--- BEGIN PAGE TEXT ---

Jimmy Carter is associated with an idealistic “human rights agenda.” In reality, he was paving the way for Ronald Reagan’s aggressive anti-communism.

Donaghy spoke to Jacobin’s Seth Ackerman about the Carter administration’s internal ideological squabbles, the role of the emerging neoconservative movement in shaping the political climate of the late 1970s, and the persistent tendency among politicians and officials throughout the Cold War era to massively overstate the vulnerability of the United States and the power of its adversaries.

Seth Ackerman

It’s an underappreciated fact that Ronald Reagan’s hard-line anti-Soviet foreign policy was actually a continuation of the “second Cold War” turn that began in the last two years of Jimmy Carter’s presidency. But it’s probably even more underappreciated that Carter himself had initially come into office as a strong proponent of détente and cooperation with Moscow.

Aaron Donaghy

Yes. Carter was very much an antiestablishment politician; he was seen as an outsider and that was reflected in the kinds of people he brought into his administration. But you’re right, he was broadly supportive of the détente approach. And if you look at his early rhetoric leading up to the election and after the election he’s talking about a more restrained military posture overseas. He’s talking about engaging with Soviets, reducing defense spending, and reducing strategic nuclear weapons.

And he gives a speech in May, 1977, that really reflects these points. He said, look, it’s time to embrace a new approach. The old-fashioned containment idea is outdated. Not everything can be defined by the US-Soviet rivalry. So it’s time to tone down the obsession with anti-communism and reach out and pursue détente with the Soviets.

--- END PAGE TEXT ---
--- BEGIN DATA ROWS ---

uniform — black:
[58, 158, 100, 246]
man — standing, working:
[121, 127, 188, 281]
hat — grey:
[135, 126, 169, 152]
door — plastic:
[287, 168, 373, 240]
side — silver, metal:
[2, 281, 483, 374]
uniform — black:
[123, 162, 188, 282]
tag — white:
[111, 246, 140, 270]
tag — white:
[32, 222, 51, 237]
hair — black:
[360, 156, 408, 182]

--- END DATA ROWS ---
--- BEGIN DATA ROWS ---

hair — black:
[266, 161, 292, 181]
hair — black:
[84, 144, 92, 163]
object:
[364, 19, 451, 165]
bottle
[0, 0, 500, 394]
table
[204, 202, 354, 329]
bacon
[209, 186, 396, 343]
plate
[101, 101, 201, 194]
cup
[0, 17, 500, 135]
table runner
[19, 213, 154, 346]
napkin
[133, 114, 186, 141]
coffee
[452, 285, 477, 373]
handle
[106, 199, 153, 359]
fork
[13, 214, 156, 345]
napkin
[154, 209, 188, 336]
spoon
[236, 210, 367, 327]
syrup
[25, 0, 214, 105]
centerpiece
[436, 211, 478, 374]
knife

--- END DATA ROWS ---

__BRIEF A__:
In the interview about Jimmy Carter's foreign policy, list each thing Aaron Donaghy says Carter talked about in his early rhetoric around the election.
__BRIEF B__:
Continue the interview about Jimmy Carter's foreign policy from where it stops.

__FINAL ANSWER A__:
- A more restrained military posture overseas
- Engaging with the Soviets
- Reducing defense spending
- Reducing strategic nuclear weapons

__FINAL ANSWER B__:
The only sticking point, sort of the only problem with that is, of course, that Carter at the same time is also very much pushing his human rights agenda. That kind of cuts against the détente process with the Soviets, as he finds out very early on in his presidency.

Seth Ackerman

Over the first half of the 1970s there had been this unprecedented post-Vietnam ideological polarization within the foreign policy establishment. Looking at the Carter presidency, it almost seems like that polarization was then reproduced within the administration itself, with the constant feuding between Cyrus Vance, his more dovish secretary of state, and Zbigniew Brzezinski, his hawkish national security adviser.

Aaron Donaghy

Well, this has to do with the context of the time, particularly in light of the US failure in Vietnam. Many strategic analysts perceived the Soviets as essentially taking advantage of détente. They had been negotiating with [Richard] Nixon, but they were also engaging in a military buildup. So in the 1970s, as the Vietnam War is drawing to a close, the national security establishment is very much divided between those who, for example, think America should tone down the obsession with new strategic nuclear systems and those who feel that the US needs to carry out a new military buildup to take the fight to the Soviets and negotiate from a position of strength.